Verilen Metin:
‘Soft Power’ kavramının dilimizdeki karşılığında bir problem var ama, evrensel geçerliliği düşünüldüğünde bu anlamı kullanmaya devam edecek gibi gözüküyoruz. Ben olsaydım, ‘yumuşak güç’ yerine ‘ruh gücü’nü tercih ederdim. Sonuçta amaçlanan da bu. Bir toplumun, kültür, sanat, inanç, düşünce ve günlük yaşam inceliklerinin kristalize tarafı. Fiziksel gücün karşısındaki değil üstündeki güç. Çünkü bir toplumun fiziksel gücü olmayabilir ama ruh gücü yüksektir.
Şu anda dünyanın her yerinde büyük bir gerilim var. Berlin, Paris, Brüksel, İstanbul, Souel, Mexico City, Roma gergin. Kapitalist dünyanın küresel egemenlik savaşı din, ırk gibi faktörlerle ateşleniyor. Teknolojinin getirdiği açık ve hızlı iletişim küresel etkileşimi kolaylaştırıyor. Ekonomik ve demokratik dengesizlikler toplumları derinden sarsıyor. Yeryüzü değil sadece gökyüzü de talan ediliyor. Kimse kendisini tam güvende hissetmiyor. Peki tam olarak ne oluyor ve gelecekte tam olarak ne olacak? Yuval Noah Harari’ye kulak verecek olursak bizimle birlikte klasik insan nesli son bulacak.
***
Ne var ki, bütün bu gerilim kuşatmasına ve umutsuzluk dalgasına rağmen, sinemadan müziğe, edebiyattan felsefeye pek çok alanda yaratılan eserler hem bu olguya eğiliyor hem de insanı en evrensel yanından yakalayarak umut oluyorlar. Edebiyatın özellikle roman üzerinden bir ‘yeni insan iletişimi’ kurmaya çalıştığı gözlemleniyor. Belki de geriye, daha kendisine çekilen şiir var. Bu onun estetik değeri ve duyarlık içeriminin dışında bir durum. İşlev kaybının getirdiği sürtünme hasarı. Fakat, nitelikli insan tekindeki özsel karşılığı yüksek.

Görev 1:
Aşağıdaki üç ifadenin yukarıdaki metinle uyuşup uyuşmadığını belirtin: (a) Yazar, "yumuşak güç" yerine "ruh gücü" terimini tercih edeceğini söylüyor. (b) Metne göre insanlar kendilerini tam güvende hissediyor. (c) "Yeni insan iletişimi" kurma çabası özellikle şiir üzerinden gözlemleniyor. Her biri için evet ya da hayır deyin ve kararı belirleyen sözleri metinden olduğu gibi alıntılayın.
Görev 2:
Yukarıdaki metinde "Şu anda dünyanın" sözlerinden "nesli son bulacak." sözlerine kadar olan kısmı lütfen hiç değiştirmeden alıntılayın.

Kaynak Veriler:
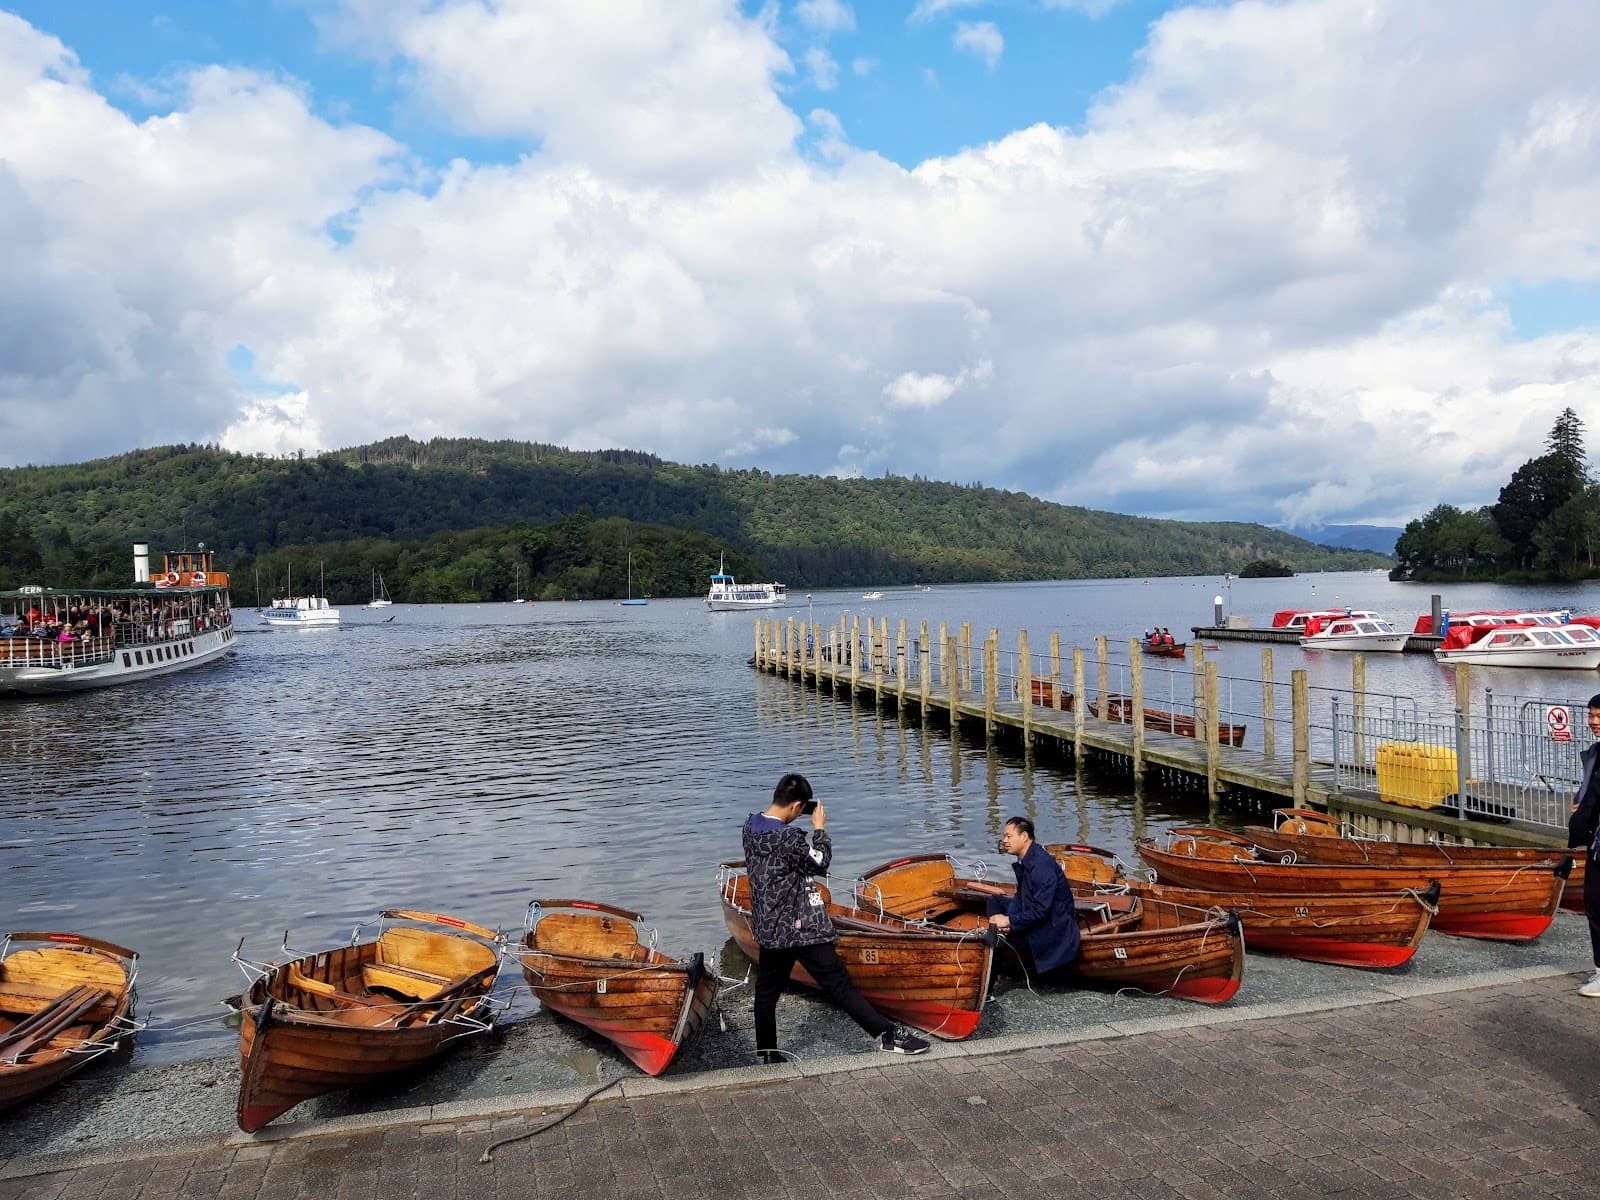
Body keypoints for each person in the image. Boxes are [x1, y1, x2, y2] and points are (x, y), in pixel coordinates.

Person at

Sonuç 1:
(a) Evet: "Ben olsaydım, ‘yumuşak güç’ yerine ‘ruh gücü’nü tercih ederdim."
(b) Hayır: "Kimse kendisini tam güvende hissetmiyor."
(c) Hayır: "Edebiyatın özellikle roman üzerinden bir ‘yeni insan iletişimi’ kurmaya çalıştığı gözlemleniyor."

Sonuç 2:
Şu anda dünyanın her yerinde büyük bir gerilim var. Berlin, Paris, Brüksel, İstanbul, Souel, Mexico City, Roma gergin. Kapitalist dünyanın küresel egemenlik savaşı din, ırk gibi faktörlerle ateşleniyor. Teknolojinin getirdiği açık ve hızlı iletişim küresel etkileşimi kolaylaştırıyor. Ekonomik ve demokratik dengesizlikler toplumları derinden sarsıyor. Yeryüzü değil sadece gökyüzü de talan ediliyor. Kimse kendisini tam güvende hissetmiyor. Peki tam olarak ne oluyor ve gelecekte tam olarak ne olacak? Yuval Noah Harari’ye kulak verecek olursak bizimle birlikte klasik insan nesli son bulacak.